(Directions for this task)
Would you copy out each line of the records below that includes the word "count"?

***** Exercise data

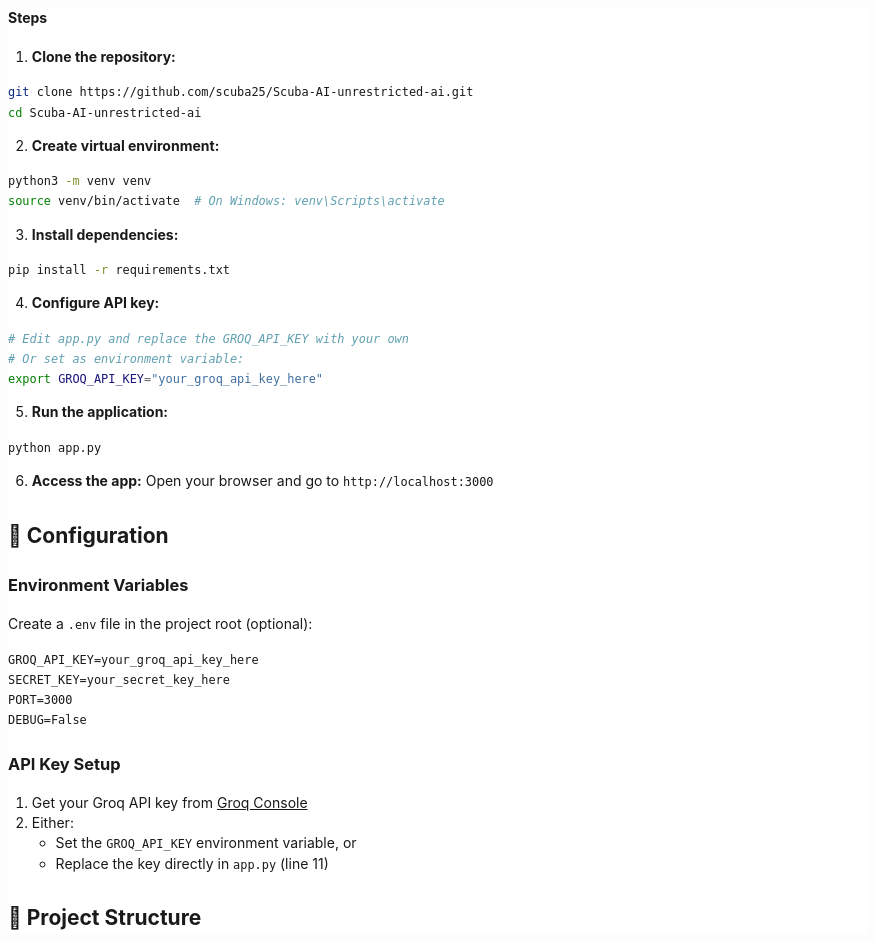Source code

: #### Steps

1. **Clone the repository:**
```bash
git clone https://github.com/scuba25/Scuba-AI-unrestricted-ai.git
cd Scuba-AI-unrestricted-ai
```

2. **Create virtual environment:**
```bash
python3 -m venv venv
source venv/bin/activate  # On Windows: venv\Scripts\activate
```

3. **Install dependencies:**
```bash
pip install -r requirements.txt
```

4. **Configure API key:**
```bash
# Edit app.py and replace the GROQ_API_KEY with your own
# Or set as environment variable:
export GROQ_API_KEY="your_groq_api_key_here"
```

5. **Run the application:**
```bash
python app.py
```

6. **Access the app:**
Open your browser and go to `http://localhost:3000`

## 🔧 Configuration

### Environment Variables

Create a `.env` file in the project root (optional):

```env
GROQ_API_KEY=your_groq_api_key_here
SECRET_KEY=your_secret_key_here
PORT=3000
DEBUG=False
```

### API Key Setup

1. Get your Groq API key from [Groq Console](https://console.groq.com)
2. Either:
   - Set the `GROQ_API_KEY` environment variable, or
   - Replace the key directly in `app.py` (line 11)

## 📁 Project Structure
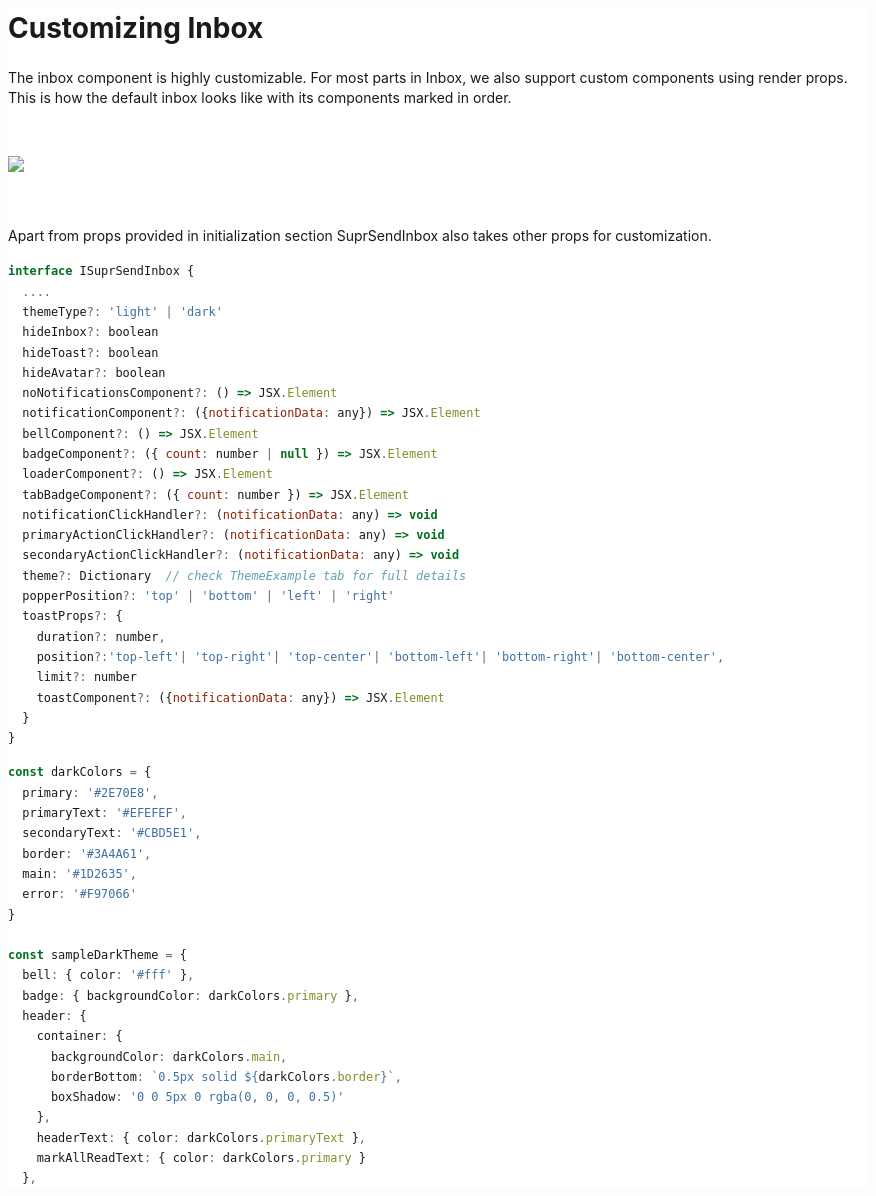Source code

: # Customizing Inbox

The inbox component is highly customizable. For most parts in Inbox, we also support custom components using render props. This is how the default inbox looks like with its components marked in order.

<br />

![](https://files.readme.io/39dc3b1-image.png)

<br />

Apart from props provided in initialization section SuprSendInbox also takes other props for customization.

```javascript ISuprSendInbox
interface ISuprSendInbox {
  ....
  themeType?: 'light' | 'dark'
  hideInbox?: boolean
  hideToast?: boolean
  hideAvatar?: boolean
  noNotificationsComponent?: () => JSX.Element
  notificationComponent?: ({notificationData: any}) => JSX.Element
  bellComponent?: () => JSX.Element
  badgeComponent?: ({ count: number | null }) => JSX.Element
  loaderComponent?: () => JSX.Element
  tabBadgeComponent?: ({ count: number }) => JSX.Element
  notificationClickHandler?: (notificationData: any) => void
  primaryActionClickHandler?: (notificationData: any) => void
  secondaryActionClickHandler?: (notificationData: any) => void
  theme?: Dictionary  // check ThemeExample tab for full details
  popperPosition?: 'top' | 'bottom' | 'left' | 'right'
  toastProps?: {
    duration?: number,
    position?:'top-left'| 'top-right'| 'top-center'| 'bottom-left'| 'bottom-right'| 'bottom-center',
    limit?: number
    toastComponent?: ({notificationData: any}) => JSX.Element
  }
}
```

```typescript ThemeExample
const darkColors = {
  primary: '#2E70E8',
  primaryText: '#EFEFEF',
  secondaryText: '#CBD5E1',
  border: '#3A4A61',
  main: '#1D2635',
  error: '#F97066'
}

const sampleDarkTheme = {
  bell: { color: '#fff' },
  badge: { backgroundColor: darkColors.primary },
  header: {
    container: {
      backgroundColor: darkColors.main,
      borderBottom: `0.5px solid ${darkColors.border}`,
      boxShadow: '0 0 5px 0 rgba(0, 0, 0, 0.5)'
    },
    headerText: { color: darkColors.primaryText },
    markAllReadText: { color: darkColors.primary }
  },
```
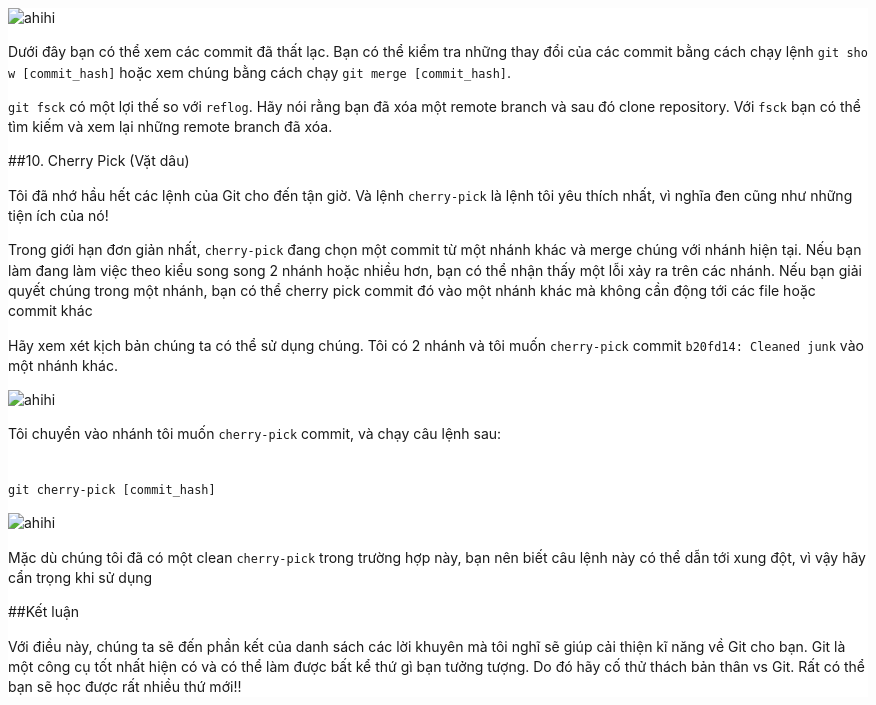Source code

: ![ahihi](https://dab1nmslvvntp.cloudfront.net/wp-content/uploads/2014/06/1402946463git-ninja-14.png)

Dưới đây bạn có thể xem các commit đã thất lạc. Bạn có thể kiểm tra những thay đổi của các commit bằng cách chạy lệnh ```git show [commit_hash]``` hoặc xem chúng bằng cách chạy ```git merge [commit_hash]```.

```git fsck``` có một lợi thế so với ```reflog```. Hãy nói rằng bạn đã xóa một remote branch và sau đó clone repository. Với ```fsck``` bạn có thể tìm kiếm và xem lại những remote branch đã xóa.

##10. Cherry Pick (Vặt dâu)

Tôi đã nhớ hầu hết các lệnh của Git cho đến tận giờ. Và lệnh ```cherry-pick``` là lệnh tôi yêu thích nhất, vì nghĩa đen cũng như những tiện ích của nó!

Trong giới hạn đơn giản nhất, ```cherry-pick``` đang chọn một commit từ một nhánh khác và merge chúng với nhánh hiện tại. Nếu bạn làm đang làm việc theo kiểu song song 2 nhánh hoặc nhiều hơn, bạn có thể nhận thấy một lỗi xảy ra trên các nhánh. Nếu bạn giải quyết chúng trong một nhánh, bạn có thể cherry pick commit đó vào một nhánh khác mà không cần động tới các file hoặc commit khác

Hãy xem xét kịch bản chúng ta có thể sử dụng chúng. Tôi có 2 nhánh và tôi muốn ```cherry-pick``` commit ```b20fd14: Cleaned junk``` vào một nhánh khác.

![ahihi](https://dab1nmslvvntp.cloudfront.net/wp-content/uploads/2014/06/1402946465git-ninja-15.png)

Tôi chuyển vào nhánh tôi muốn ```cherry-pick``` commit, và chạy câu lệnh sau:

```

git cherry-pick [commit_hash]

```

![ahihi](https://dab1nmslvvntp.cloudfront.net/wp-content/uploads/2014/06/1402946467git-ninja-16.png)

Mặc dù chúng tôi đã có một clean ```cherry-pick``` trong trường hợp này, bạn nên biết câu lệnh này có thể dẫn tới xung đột, vì vậy hãy cẩn trọng khi sử dụng

##Kết luận

Với điều này, chúng ta sẽ đến phần kết của danh sách các lời khuyên mà tôi nghĩ sẽ giúp cải thiện kĩ năng về Git cho bạn. Git là một công cụ tốt nhất hiện có và có thể làm được bất kể thứ gì bạn tưởng tượng. Do đó hãy cố thử thách bản thân vs Git. Rất có thể bạn sẽ học được rất nhiều thứ mới!!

**********

(Completed task)
  badgeComponent?: ({ count: number | null }) => JSX.Element
  tabBadgeComponent?: ({ count: number }) => JSX.Element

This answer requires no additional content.